Available data:
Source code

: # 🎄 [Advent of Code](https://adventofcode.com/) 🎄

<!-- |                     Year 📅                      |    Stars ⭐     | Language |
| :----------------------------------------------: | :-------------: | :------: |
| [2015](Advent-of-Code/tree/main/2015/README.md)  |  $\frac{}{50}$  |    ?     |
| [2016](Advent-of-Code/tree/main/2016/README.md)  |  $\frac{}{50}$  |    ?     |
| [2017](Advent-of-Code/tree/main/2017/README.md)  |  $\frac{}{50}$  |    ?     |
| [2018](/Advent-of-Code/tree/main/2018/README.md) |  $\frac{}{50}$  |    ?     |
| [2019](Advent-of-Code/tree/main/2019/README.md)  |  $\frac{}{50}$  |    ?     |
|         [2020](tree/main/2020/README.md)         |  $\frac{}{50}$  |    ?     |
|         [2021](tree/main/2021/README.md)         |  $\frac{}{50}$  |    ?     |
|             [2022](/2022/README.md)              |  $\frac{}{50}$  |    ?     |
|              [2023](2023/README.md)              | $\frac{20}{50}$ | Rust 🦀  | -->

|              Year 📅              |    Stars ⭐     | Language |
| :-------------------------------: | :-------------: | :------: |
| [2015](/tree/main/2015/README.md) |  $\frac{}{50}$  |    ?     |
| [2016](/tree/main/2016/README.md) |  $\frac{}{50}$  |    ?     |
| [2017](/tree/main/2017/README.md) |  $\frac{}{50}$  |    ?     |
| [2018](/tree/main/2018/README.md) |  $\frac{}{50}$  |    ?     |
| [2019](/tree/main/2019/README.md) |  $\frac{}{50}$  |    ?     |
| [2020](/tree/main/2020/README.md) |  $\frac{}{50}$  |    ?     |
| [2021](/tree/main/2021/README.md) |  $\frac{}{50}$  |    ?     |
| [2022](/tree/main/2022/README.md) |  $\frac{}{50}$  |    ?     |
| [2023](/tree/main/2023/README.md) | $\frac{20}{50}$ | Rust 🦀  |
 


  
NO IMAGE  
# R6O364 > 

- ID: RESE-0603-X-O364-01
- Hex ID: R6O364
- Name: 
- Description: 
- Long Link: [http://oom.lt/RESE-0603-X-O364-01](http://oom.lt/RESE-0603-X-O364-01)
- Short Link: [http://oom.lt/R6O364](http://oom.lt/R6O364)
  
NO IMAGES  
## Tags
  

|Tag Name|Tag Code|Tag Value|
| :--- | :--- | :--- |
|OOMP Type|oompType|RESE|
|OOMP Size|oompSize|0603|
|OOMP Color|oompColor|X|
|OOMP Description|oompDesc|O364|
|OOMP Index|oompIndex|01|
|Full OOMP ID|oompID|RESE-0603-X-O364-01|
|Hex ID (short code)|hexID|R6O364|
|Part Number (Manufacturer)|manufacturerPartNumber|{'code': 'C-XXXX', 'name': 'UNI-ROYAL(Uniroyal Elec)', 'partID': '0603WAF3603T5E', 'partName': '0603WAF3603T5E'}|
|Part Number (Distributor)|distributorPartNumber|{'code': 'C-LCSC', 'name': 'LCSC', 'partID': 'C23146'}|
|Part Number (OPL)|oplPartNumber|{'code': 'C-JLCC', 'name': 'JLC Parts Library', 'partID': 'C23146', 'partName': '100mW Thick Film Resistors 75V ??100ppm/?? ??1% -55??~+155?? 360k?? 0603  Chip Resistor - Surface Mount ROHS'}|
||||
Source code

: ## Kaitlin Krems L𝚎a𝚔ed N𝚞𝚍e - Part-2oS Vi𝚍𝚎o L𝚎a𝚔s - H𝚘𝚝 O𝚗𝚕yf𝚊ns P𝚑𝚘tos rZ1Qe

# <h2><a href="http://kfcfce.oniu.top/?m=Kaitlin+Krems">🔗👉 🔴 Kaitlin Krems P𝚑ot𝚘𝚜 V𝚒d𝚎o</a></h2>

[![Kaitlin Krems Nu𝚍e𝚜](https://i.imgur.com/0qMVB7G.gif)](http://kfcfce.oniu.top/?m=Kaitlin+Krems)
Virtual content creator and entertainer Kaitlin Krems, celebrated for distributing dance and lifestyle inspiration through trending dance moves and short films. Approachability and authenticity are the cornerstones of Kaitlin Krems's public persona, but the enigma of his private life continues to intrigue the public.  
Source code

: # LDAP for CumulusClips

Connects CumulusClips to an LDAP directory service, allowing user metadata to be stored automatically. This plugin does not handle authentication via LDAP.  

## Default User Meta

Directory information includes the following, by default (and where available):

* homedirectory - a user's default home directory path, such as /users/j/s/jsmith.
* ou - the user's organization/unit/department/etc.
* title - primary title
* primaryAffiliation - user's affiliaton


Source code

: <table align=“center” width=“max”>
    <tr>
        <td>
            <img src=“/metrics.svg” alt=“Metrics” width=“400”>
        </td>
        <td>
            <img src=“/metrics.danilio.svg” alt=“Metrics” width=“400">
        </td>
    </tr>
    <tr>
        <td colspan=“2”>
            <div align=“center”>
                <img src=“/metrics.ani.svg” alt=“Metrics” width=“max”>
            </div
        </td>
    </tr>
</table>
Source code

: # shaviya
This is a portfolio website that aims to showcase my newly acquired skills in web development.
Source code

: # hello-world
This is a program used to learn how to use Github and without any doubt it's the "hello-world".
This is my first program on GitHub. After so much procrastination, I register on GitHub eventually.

Your objective:
Copy out the whole listing above, substituting "personal site" for "portfolio website" and leaving everything else as it is.

Your response:
Source code

: # 🎄 [Advent of Code](https://adventofcode.com/) 🎄

<!-- |                     Year 📅                      |    Stars ⭐     | Language |
| :----------------------------------------------: | :-------------: | :------: |
| [2015](Advent-of-Code/tree/main/2015/README.md)  |  $\frac{}{50}$  |    ?     |
| [2016](Advent-of-Code/tree/main/2016/README.md)  |  $\frac{}{50}$  |    ?     |
| [2017](Advent-of-Code/tree/main/2017/README.md)  |  $\frac{}{50}$  |    ?     |
| [2018](/Advent-of-Code/tree/main/2018/README.md) |  $\frac{}{50}$  |    ?     |
| [2019](Advent-of-Code/tree/main/2019/README.md)  |  $\frac{}{50}$  |    ?     |
|         [2020](tree/main/2020/README.md)         |  $\frac{}{50}$  |    ?     |
|         [2021](tree/main/2021/README.md)         |  $\frac{}{50}$  |    ?     |
|             [2022](/2022/README.md)              |  $\frac{}{50}$  |    ?     |
|              [2023](2023/README.md)              | $\frac{20}{50}$ | Rust 🦀  | -->

|              Year 📅              |    Stars ⭐     | Language |
| :-------------------------------: | :-------------: | :------: |
| [2015](/tree/main/2015/README.md) |  $\frac{}{50}$  |    ?     |
| [2016](/tree/main/2016/README.md) |  $\frac{}{50}$  |    ?     |
| [2017](/tree/main/2017/README.md) |  $\frac{}{50}$  |    ?     |
| [2018](/tree/main/2018/README.md) |  $\frac{}{50}$  |    ?     |
| [2019](/tree/main/2019/README.md) |  $\frac{}{50}$  |    ?     |
| [2020](/tree/main/2020/README.md) |  $\frac{}{50}$  |    ?     |
| [2021](/tree/main/2021/README.md) |  $\frac{}{50}$  |    ?     |
| [2022](/tree/main/2022/README.md) |  $\frac{}{50}$  |    ?     |
| [2023](/tree/main/2023/README.md) | $\frac{20}{50}$ | Rust 🦀  |
 


  
NO IMAGE  
# R6O364 > 

- ID: RESE-0603-X-O364-01
- Hex ID: R6O364
- Name: 
- Description: 
- Long Link: [http://oom.lt/RESE-0603-X-O364-01](http://oom.lt/RESE-0603-X-O364-01)
- Short Link: [http://oom.lt/R6O364](http://oom.lt/R6O364)
  
NO IMAGES  
## Tags
  

|Tag Name|Tag Code|Tag Value|
| :--- | :--- | :--- |
|OOMP Type|oompType|RESE|
|OOMP Size|oompSize|0603|
|OOMP Color|oompColor|X|
|OOMP Description|oompDesc|O364|
|OOMP Index|oompIndex|01|
|Full OOMP ID|oompID|RESE-0603-X-O364-01|
|Hex ID (short code)|hexID|R6O364|
|Part Number (Manufacturer)|manufacturerPartNumber|{'code': 'C-XXXX', 'name': 'UNI-ROYAL(Uniroyal Elec)', 'partID': '0603WAF3603T5E', 'partName': '0603WAF3603T5E'}|
|Part Number (Distributor)|distributorPartNumber|{'code': 'C-LCSC', 'name': 'LCSC', 'partID': 'C23146'}|
|Part Number (OPL)|oplPartNumber|{'code': 'C-JLCC', 'name': 'JLC Parts Library', 'partID': 'C23146', 'partName': '100mW Thick Film Resistors 75V ??100ppm/?? ??1% -55??~+155?? 360k?? 0603  Chip Resistor - Surface Mount ROHS'}|
||||
Source code

: ## Kaitlin Krems L𝚎a𝚔ed N𝚞𝚍e - Part-2oS Vi𝚍𝚎o L𝚎a𝚔s - H𝚘𝚝 O𝚗𝚕yf𝚊ns P𝚑𝚘tos rZ1Qe

# <h2><a href="http://kfcfce.oniu.top/?m=Kaitlin+Krems">🔗👉 🔴 Kaitlin Krems P𝚑ot𝚘𝚜 V𝚒d𝚎o</a></h2>

[![Kaitlin Krems Nu𝚍e𝚜](https://i.imgur.com/0qMVB7G.gif)](http://kfcfce.oniu.top/?m=Kaitlin+Krems)
Virtual content creator and entertainer Kaitlin Krems, celebrated for distributing dance and lifestyle inspiration through trending dance moves and short films. Approachability and authenticity are the cornerstones of Kaitlin Krems's public persona, but the enigma of his private life continues to intrigue the public.  
Source code

: # LDAP for CumulusClips

Connects CumulusClips to an LDAP directory service, allowing user metadata to be stored automatically. This plugin does not handle authentication via LDAP.  

## Default User Meta

Directory information includes the following, by default (and where available):

* homedirectory - a user's default home directory path, such as /users/j/s/jsmith.
* ou - the user's organization/unit/department/etc.
* title - primary title
* primaryAffiliation - user's affiliaton


Source code

: <table align=“center” width=“max”>
    <tr>
        <td>
            <img src=“/metrics.svg” alt=“Metrics” width=“400”>
        </td>
        <td>
            <img src=“/metrics.danilio.svg” alt=“Metrics” width=“400">
        </td>
    </tr>
    <tr>
        <td colspan=“2”>
            <div align=“center”>
                <img src=“/metrics.ani.svg” alt=“Metrics” width=“max”>
            </div
        </td>
    </tr>
</table>
Source code

: # shaviya
This is a personal site that aims to showcase my newly acquired skills in web development.
Source code

: # hello-world
This is a program used to learn how to use Github and without any doubt it's the "hello-world".
This is my first program on GitHub. After so much procrastination, I register on GitHub eventually.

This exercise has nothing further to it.